Printed Perforated Lampshades for Continuous Projective Images

TL;DR

This paper introduces a method for designing 3D-printed perforated lampshades that project detailed grayscale images onto walls by optimally distributing tiny tubes over the lampshade surface, balancing image quality and structural constraints.

Contribution

It presents a novel computational approach using capacity-constrained Voronoi tessellations to determine the optimal distribution and parameters of perforations for image projection.

Findings

Successfully projects continuous grayscale images onto walls.

Balances image detail with structural integrity constraints.

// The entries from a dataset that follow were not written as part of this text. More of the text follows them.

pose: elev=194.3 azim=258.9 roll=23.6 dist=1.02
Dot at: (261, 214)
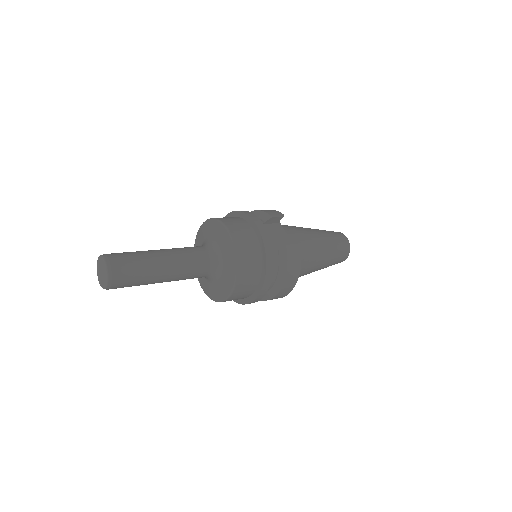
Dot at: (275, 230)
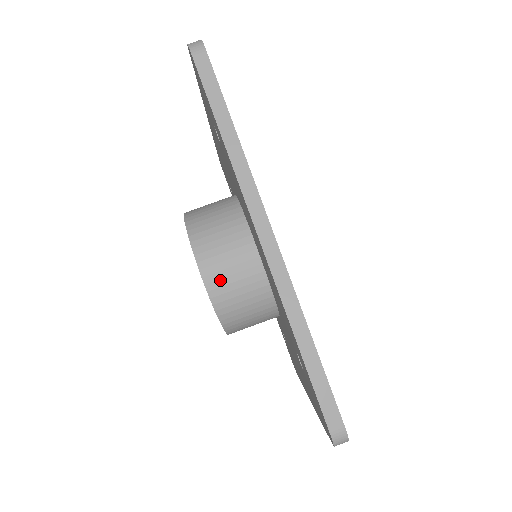
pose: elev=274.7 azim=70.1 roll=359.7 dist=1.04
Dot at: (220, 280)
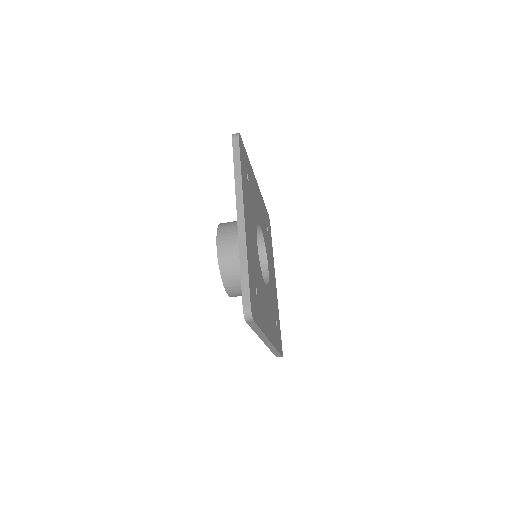
Dot at: occluded
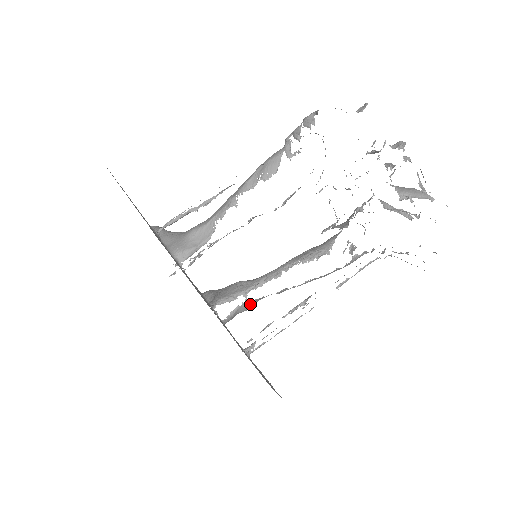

Provides a computational framework for designing perforated lampshades.

Abstract

We present a technique for designing 3D-printed perforated lampshades, which project continuous grayscale images onto the surrounding walls. Given the geometry of the lampshade and a target grayscale image, our method computes a distribution of tiny holes over the shell, such that the combined footprints of the light emanating through the holes form the target image on a nearby diffuse surface. Our objective is to approximate the continuous tones and the spatial detail of the target image, to the extent possible within the constraints of the fabrication process. To ensure structural integrity, there are lower bounds on the thickness of the shell, the radii of the holes, and the minimal distances between adjacent holes. Thus, the holes are realized as thin tubes distributed over the lampshade surface. The amount of light passing through a single tube may be controlled by the tube's radius and by its direction (tilt angle). The core of our technique thus consists of determining a suitable configuration of the tubes: their distribution across the relevant portion of the lampshade, as well as the parameters (radius, tilt angle) of each tube. This is achieved by computing a capacity-constrained Voronoi tessellation over a suitably defined density function, and embedding a tube inside the maximal inscribed circle of each tessellation cell. The density function for a particular target image is derived from a series of simulated images, each corresponding to a different uniform density tube pattern on the lampshade.